(Records)
>>>

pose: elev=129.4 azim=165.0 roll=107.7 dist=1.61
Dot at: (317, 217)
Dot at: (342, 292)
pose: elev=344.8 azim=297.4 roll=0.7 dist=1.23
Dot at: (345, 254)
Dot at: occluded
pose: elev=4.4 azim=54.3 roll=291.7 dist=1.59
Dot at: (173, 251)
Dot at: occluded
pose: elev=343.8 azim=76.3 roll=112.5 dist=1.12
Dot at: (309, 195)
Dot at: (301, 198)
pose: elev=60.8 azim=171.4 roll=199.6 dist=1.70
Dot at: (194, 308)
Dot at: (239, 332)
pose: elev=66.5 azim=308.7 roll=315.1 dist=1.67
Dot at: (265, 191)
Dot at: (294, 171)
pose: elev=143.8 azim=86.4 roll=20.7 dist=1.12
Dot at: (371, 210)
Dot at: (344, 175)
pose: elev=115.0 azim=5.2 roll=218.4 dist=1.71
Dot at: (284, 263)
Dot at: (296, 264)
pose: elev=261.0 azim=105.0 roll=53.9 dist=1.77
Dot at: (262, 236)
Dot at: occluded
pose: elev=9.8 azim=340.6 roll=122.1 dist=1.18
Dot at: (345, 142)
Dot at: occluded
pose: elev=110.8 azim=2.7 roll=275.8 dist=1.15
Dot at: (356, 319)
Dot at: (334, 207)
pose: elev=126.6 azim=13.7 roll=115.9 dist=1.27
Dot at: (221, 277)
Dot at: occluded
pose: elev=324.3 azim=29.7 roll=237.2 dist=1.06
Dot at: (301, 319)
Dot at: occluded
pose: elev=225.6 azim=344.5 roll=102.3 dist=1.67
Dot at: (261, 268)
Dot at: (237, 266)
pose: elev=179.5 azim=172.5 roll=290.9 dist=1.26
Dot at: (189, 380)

<<<

## What this task involves
Copy the records from the line that contains "pose: elev=179.5 azim=172.5" through the last line, changing nothing.

## Full solution
pose: elev=179.5 azim=172.5 roll=290.9 dist=1.26
Dot at: (189, 380)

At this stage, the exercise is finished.